The West Virginia Supreme Court of Appeals ruled that at-will private employees, such as plaintiff Christine Blanda, aren’t entitled to protection from retaliation for reporting suspected criminal conduct.
Blanda worked at Martin & Seibert. The firm disbanded at the end of 2016—a little more than a year after the FBI raided the law firm, Herald-Mail Media reported at the time. The raid was based, at least in part, on information supplied by Blanda, according to allegations summarized by the West Virginia Supreme Court of Appeals.
Blanda’s job at the law firm was to bill clients. She says she began to notice irregularities—which included billing clients at attorney rates for paralegal and secretary services. She decided in 2013 “that the firm was engaging in illegal billing practices,” and she began to voice her concerns to others at the firm.

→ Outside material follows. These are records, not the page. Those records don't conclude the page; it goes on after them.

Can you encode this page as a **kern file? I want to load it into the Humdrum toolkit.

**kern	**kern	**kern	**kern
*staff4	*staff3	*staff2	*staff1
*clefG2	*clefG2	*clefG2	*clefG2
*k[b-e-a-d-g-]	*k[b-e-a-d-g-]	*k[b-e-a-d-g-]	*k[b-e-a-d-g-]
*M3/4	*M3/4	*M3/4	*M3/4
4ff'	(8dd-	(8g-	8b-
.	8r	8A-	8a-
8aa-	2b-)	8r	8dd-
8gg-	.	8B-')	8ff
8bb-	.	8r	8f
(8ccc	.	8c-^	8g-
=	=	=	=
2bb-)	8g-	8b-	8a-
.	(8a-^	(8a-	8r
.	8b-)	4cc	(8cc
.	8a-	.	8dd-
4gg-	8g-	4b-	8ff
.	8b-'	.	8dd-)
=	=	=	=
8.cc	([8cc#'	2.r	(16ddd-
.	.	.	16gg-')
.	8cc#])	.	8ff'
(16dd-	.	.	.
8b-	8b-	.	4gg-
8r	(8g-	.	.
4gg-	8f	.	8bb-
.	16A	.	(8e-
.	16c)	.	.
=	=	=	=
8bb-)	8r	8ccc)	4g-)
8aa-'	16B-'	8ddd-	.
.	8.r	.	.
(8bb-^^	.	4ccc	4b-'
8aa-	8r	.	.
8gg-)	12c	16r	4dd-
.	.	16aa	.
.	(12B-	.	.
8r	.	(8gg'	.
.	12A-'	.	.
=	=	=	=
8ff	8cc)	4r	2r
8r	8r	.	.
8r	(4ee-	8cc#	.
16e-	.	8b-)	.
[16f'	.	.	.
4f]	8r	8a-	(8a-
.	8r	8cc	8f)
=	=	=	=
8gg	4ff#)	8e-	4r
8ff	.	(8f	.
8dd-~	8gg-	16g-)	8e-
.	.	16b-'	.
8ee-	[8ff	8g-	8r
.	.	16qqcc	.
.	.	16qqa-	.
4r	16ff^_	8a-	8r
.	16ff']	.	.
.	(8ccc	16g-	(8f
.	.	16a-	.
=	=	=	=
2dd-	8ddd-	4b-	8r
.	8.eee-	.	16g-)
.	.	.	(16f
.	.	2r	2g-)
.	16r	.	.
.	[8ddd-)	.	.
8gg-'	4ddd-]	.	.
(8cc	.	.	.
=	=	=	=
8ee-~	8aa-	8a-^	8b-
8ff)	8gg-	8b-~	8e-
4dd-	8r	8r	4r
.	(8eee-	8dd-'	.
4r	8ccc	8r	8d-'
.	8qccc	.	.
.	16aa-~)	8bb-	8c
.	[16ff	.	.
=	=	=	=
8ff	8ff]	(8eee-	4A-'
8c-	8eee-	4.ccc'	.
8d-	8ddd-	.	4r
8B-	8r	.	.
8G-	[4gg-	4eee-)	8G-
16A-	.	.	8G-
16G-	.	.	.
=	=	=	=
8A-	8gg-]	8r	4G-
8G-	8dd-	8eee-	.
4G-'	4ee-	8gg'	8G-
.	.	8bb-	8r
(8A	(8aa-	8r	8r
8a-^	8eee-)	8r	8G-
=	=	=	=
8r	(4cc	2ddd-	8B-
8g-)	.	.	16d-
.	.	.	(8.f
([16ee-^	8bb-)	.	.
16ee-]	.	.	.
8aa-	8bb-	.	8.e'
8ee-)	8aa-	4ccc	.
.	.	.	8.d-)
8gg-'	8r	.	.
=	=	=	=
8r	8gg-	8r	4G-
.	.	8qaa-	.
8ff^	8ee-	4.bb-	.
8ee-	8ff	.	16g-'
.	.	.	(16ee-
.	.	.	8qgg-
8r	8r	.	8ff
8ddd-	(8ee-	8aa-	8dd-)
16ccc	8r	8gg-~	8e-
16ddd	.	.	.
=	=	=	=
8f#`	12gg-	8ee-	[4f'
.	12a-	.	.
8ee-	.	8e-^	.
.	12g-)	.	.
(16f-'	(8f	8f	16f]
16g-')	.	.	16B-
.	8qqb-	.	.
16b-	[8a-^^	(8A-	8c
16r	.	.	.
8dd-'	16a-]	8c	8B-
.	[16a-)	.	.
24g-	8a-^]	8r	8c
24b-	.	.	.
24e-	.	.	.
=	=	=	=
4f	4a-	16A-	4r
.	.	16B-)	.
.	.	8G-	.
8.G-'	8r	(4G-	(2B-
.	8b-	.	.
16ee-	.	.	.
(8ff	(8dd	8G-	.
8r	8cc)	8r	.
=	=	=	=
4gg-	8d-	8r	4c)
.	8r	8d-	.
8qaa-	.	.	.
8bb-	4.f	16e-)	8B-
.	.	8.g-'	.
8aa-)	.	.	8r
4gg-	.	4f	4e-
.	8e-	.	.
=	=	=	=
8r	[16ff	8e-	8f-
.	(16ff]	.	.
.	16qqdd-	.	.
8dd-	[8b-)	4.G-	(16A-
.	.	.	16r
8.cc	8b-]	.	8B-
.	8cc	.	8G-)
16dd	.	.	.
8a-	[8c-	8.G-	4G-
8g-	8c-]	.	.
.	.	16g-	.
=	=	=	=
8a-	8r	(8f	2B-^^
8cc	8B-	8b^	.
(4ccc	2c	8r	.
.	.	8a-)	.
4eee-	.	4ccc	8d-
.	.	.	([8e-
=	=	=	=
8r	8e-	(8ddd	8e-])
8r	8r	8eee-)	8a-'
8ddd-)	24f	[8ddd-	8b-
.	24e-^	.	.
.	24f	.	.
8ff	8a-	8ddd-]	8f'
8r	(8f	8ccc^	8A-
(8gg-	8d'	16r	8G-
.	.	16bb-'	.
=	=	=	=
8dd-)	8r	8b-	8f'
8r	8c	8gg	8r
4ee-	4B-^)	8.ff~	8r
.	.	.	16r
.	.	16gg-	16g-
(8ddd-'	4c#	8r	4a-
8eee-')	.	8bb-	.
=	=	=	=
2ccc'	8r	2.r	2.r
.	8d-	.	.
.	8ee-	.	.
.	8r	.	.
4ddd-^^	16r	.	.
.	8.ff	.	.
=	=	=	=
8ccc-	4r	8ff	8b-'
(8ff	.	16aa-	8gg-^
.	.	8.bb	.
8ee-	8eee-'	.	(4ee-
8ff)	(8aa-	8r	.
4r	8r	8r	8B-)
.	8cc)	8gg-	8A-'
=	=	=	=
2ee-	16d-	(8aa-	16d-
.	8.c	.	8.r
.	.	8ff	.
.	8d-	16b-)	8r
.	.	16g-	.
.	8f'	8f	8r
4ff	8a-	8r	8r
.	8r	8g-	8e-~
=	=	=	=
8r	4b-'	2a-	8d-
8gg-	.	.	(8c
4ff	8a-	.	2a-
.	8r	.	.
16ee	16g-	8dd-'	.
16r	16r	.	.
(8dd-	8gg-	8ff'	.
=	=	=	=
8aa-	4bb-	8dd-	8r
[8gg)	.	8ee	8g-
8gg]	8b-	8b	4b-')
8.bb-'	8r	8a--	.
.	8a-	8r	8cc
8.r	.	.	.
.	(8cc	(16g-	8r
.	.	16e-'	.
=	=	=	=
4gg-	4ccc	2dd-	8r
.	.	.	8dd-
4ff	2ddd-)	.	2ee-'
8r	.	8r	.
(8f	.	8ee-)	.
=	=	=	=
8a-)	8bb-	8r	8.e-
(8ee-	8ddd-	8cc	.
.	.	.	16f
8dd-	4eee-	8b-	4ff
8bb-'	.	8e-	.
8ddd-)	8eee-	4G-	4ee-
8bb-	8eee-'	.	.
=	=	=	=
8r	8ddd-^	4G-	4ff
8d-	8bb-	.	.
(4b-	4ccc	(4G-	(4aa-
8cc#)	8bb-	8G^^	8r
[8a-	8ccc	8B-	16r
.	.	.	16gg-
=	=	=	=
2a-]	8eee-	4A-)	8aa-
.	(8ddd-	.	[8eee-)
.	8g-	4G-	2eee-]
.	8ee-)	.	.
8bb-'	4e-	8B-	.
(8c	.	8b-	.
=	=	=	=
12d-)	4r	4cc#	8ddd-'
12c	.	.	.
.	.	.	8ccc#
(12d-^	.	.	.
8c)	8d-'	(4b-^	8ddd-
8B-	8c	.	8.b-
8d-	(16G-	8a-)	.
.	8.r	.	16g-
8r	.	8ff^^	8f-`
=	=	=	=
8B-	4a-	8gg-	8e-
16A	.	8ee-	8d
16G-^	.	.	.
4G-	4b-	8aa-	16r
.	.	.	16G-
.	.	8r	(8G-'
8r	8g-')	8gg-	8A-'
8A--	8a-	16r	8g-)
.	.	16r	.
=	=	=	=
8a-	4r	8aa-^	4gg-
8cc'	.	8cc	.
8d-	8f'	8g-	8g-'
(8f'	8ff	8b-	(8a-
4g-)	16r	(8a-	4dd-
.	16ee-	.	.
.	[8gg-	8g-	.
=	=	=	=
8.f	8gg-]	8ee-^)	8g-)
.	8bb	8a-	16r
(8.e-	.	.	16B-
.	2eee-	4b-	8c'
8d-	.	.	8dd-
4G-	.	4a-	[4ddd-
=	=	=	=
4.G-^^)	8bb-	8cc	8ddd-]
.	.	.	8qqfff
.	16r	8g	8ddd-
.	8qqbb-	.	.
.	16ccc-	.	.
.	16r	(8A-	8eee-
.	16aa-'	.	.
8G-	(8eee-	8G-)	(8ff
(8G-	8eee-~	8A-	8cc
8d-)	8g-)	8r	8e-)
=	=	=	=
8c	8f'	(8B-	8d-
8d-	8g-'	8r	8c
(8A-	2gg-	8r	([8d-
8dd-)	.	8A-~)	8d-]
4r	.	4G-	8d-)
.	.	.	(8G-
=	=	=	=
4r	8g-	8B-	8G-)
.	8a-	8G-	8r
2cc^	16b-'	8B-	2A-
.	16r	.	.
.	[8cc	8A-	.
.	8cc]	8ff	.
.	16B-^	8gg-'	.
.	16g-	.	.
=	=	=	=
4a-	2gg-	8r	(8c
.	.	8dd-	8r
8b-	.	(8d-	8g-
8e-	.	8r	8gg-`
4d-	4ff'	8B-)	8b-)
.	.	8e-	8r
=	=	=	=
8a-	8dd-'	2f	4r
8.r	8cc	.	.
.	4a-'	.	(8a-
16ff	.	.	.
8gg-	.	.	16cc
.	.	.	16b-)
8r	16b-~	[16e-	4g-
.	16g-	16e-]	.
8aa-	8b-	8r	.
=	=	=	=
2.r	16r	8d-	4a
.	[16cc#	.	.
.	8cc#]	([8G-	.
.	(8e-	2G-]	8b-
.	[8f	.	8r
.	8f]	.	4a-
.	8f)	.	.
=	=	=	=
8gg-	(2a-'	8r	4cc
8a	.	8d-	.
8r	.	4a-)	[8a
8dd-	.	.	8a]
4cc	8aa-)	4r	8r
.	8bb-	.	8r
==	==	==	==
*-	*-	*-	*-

In January 2015, Blanda noticed that the law firm had posted her job for hiring. She spoke with one of the law firm’s attorneys, who suspected that the law firm was setting up Blanda to take the blame for the billing irregularities, according to Blanda. The lawyer contacted a former U.S. attorney for advice and also told Blanda to speak with him. The former U.S. attorney contacted the FBI.
After speaking with the former U.S. attorney, Blanda decided to gather evidence to protect herself. She emailed herself 227 attachments of raw billable hour data that were picked up by the law firm’s monitoring system. Blanda was fired for violating law firm policy that prohibited the disclosure of confidential information.
West Virginia courts have recognized a public policy exception to the general rule allowing the firing of at-will employees when an employee is fired for refusing to engage in illegal activity, the West Virginia Supreme Court of Appeals said. That exception does not apply, however, when employees report suspected wrongdoing, the court concluded.
The court also said Blanda was not entitled to whistleblower protections given public employees under a state whistleblower law. Any extensions of that law should be made by the legislature, not the court, the court said.
A dissenting judge said the majority “should have taken the opportunity to recognize a public-policy exception to at-will employment when an employee is terminated for reporting her employer’s alleged theft of client funds by overbilling for legal services to the proper authorities.”
The West Virginia Supreme Court of Appeals ruled in response to a certified question by a federal court considering Blanda’s federal whistleblower suit. The federal whistleblower claim was no longer viable following a February 2018 Supreme Court decision that required reporting to the U.S. Securities and Exchange Commission, according to the West Virginia opinion.
Martin & Seibert had filed a federal counterclaim against Blanda that alleges that she provided false statements about improper billing to the FBI.
Richard M. “Rick” Wallace, a lawyer at the law firm, told the Herald-Mail Media that the law firm’s demise was tied to Blanda’s allegations.
“It’s reprehensible that the malicious and unfounded actions of a disgruntled former employee can have such a deleterious impact on a well-respected firm and the livelihoods of hundreds of individuals,” he said.